MATERIAL FOR THIS EXERCISE:
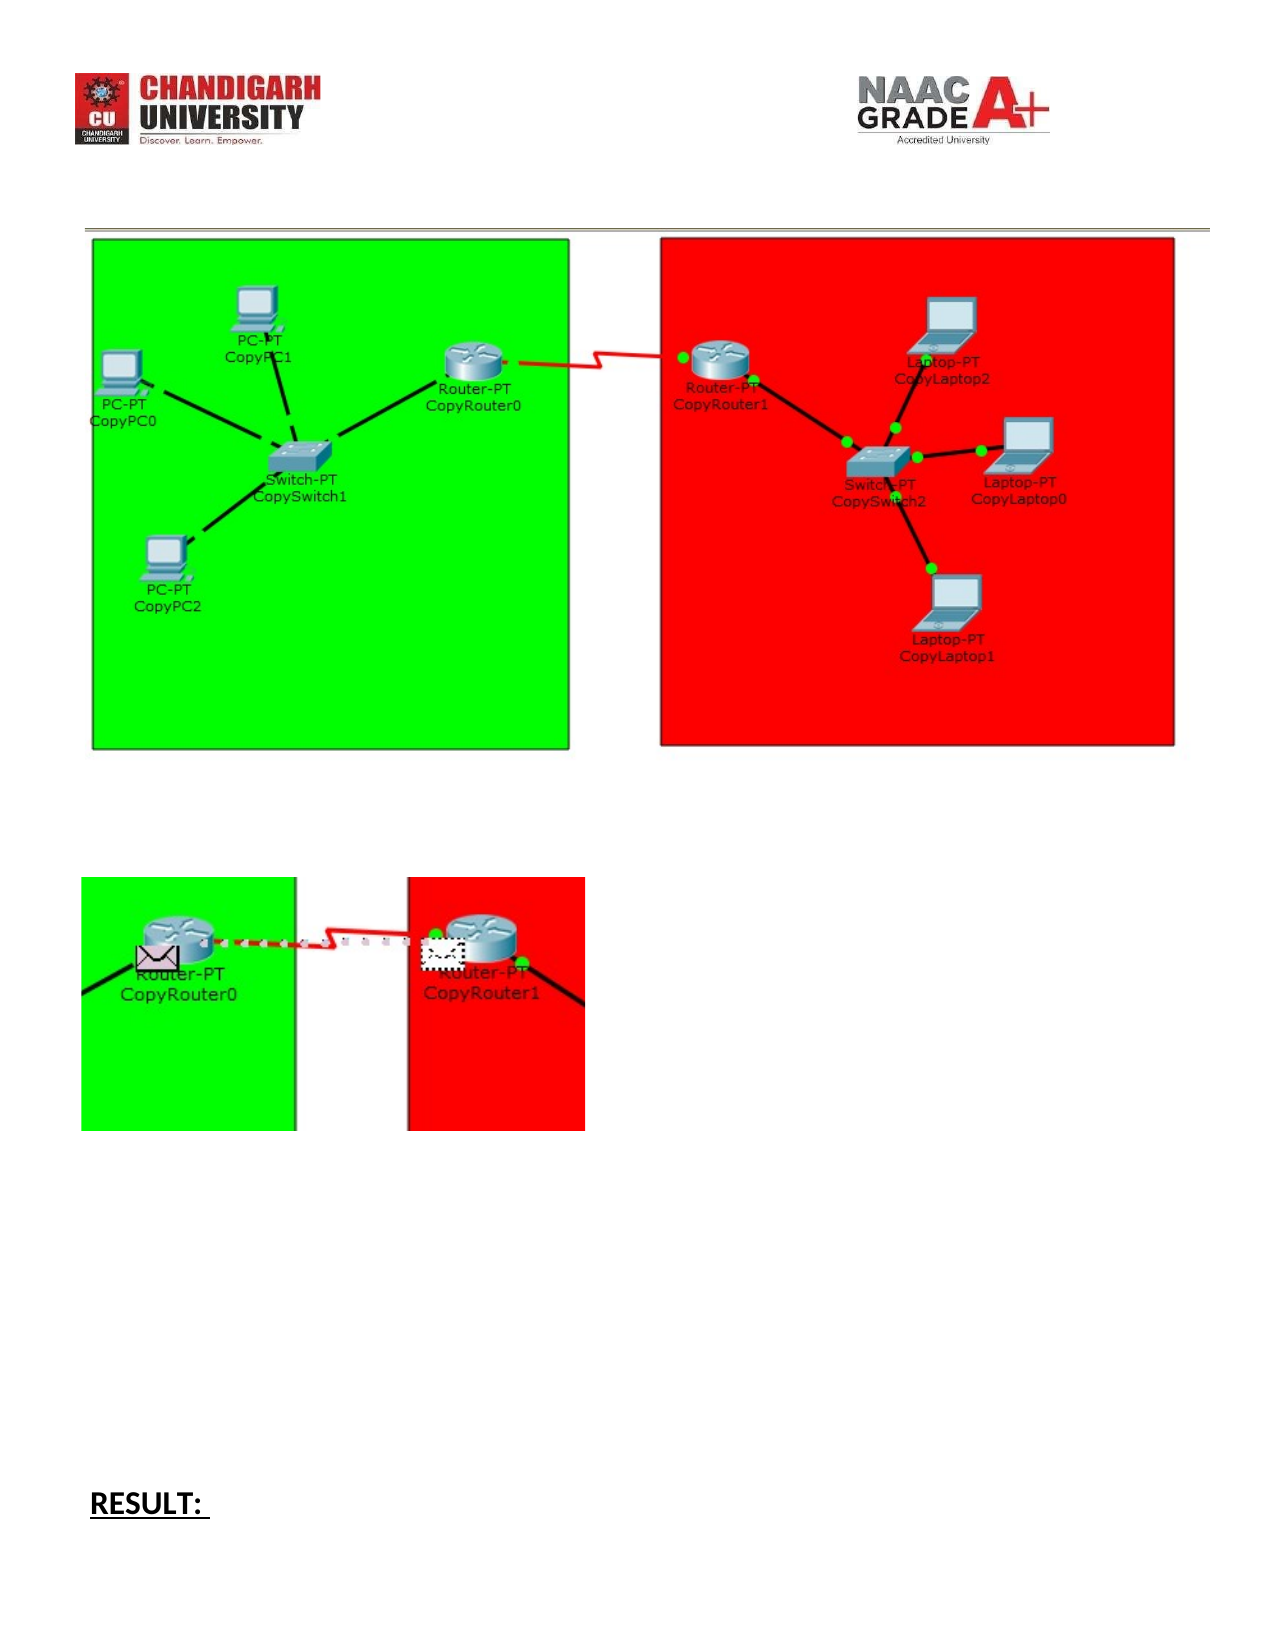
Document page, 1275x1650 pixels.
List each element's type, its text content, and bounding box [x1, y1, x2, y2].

picture [84, 228, 1210, 784]
picture [81, 877, 586, 1131]
text RESULT: [90, 1482, 1210, 1523]
picture [857, 76, 1050, 145]
picture [75, 73, 321, 145]
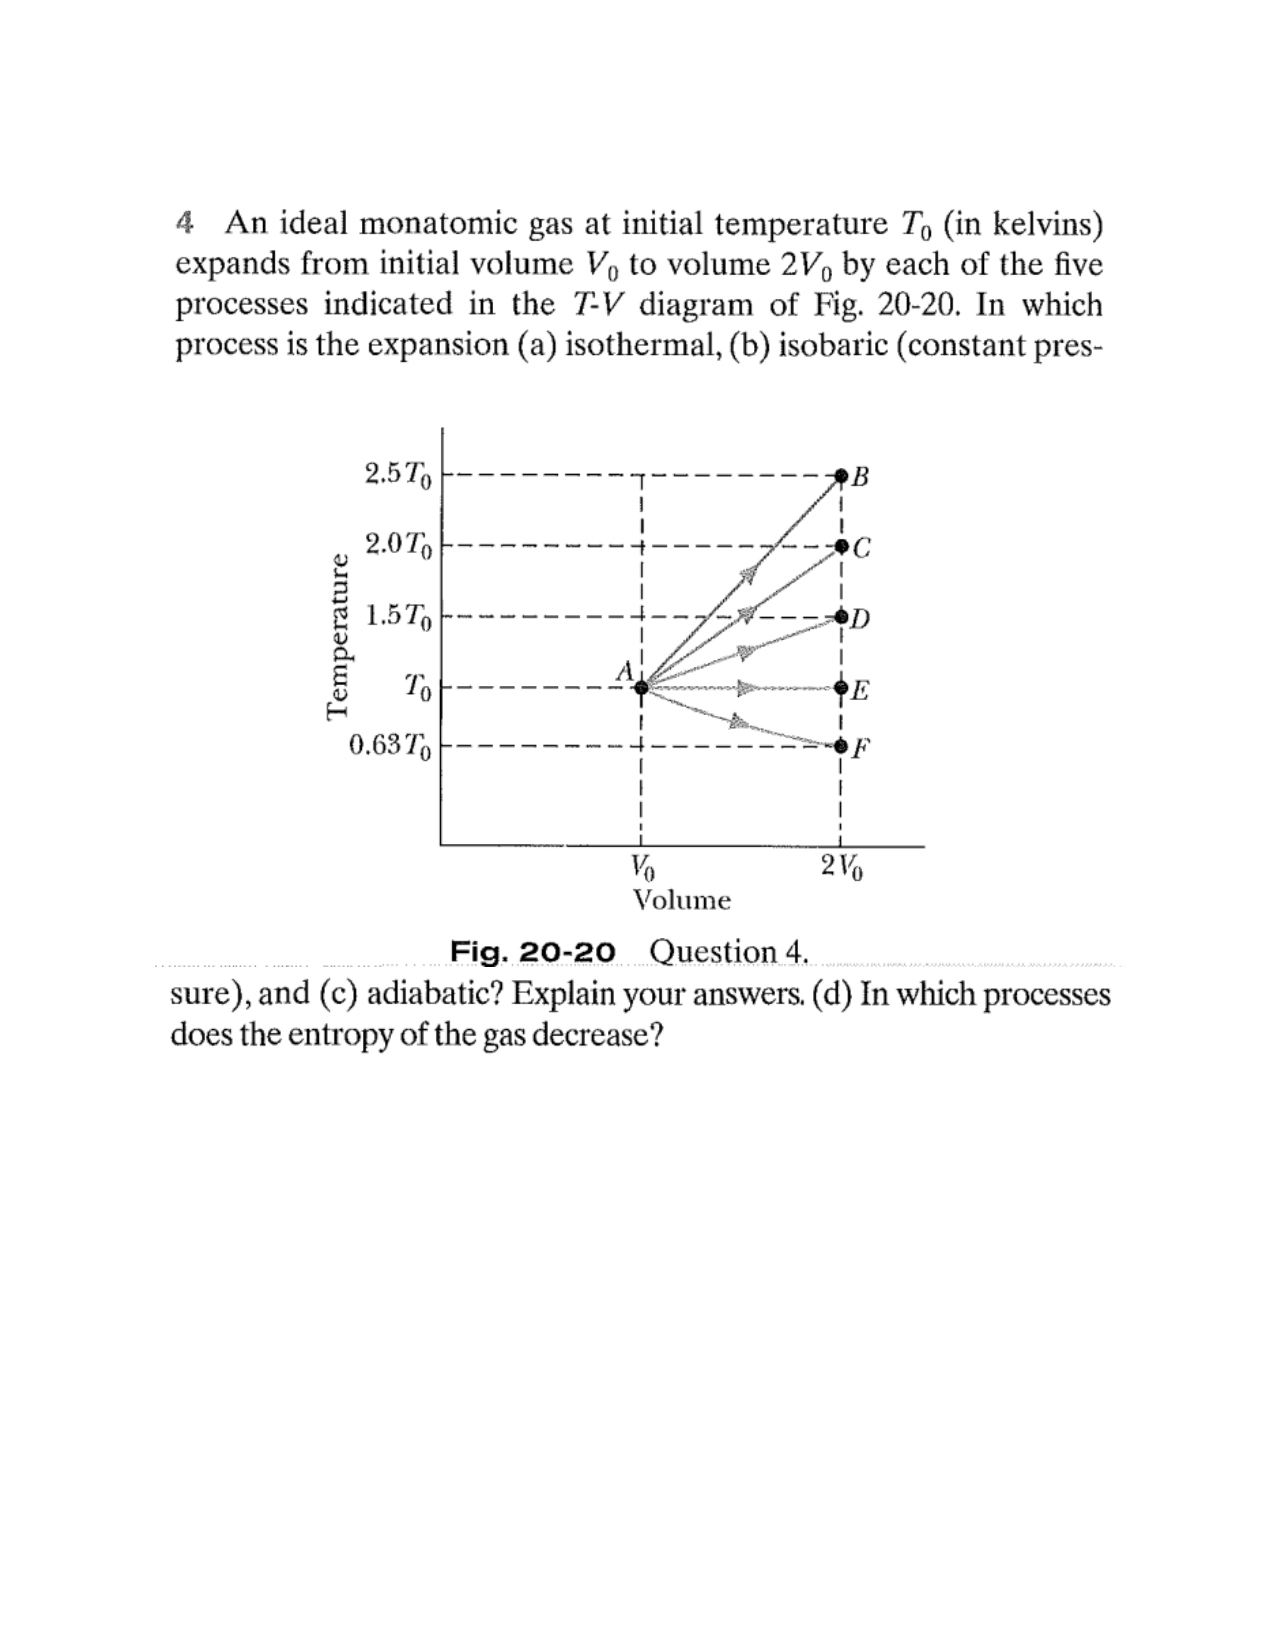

TASK REQUIREMENTS: A verbatim copy of every entry above, with no pictures, is the expected output.

SOLUTION TO THIS TASK:
Document page, 1275x1650 pixels.
List each element's type, its text content, and bounding box [x1, y1, x2, y2].

picture [84, 228, 1210, 784]
picture [81, 877, 586, 1131]
text RESULT: [90, 1482, 1210, 1523]
picture [857, 76, 1050, 145]
picture [75, 73, 321, 145]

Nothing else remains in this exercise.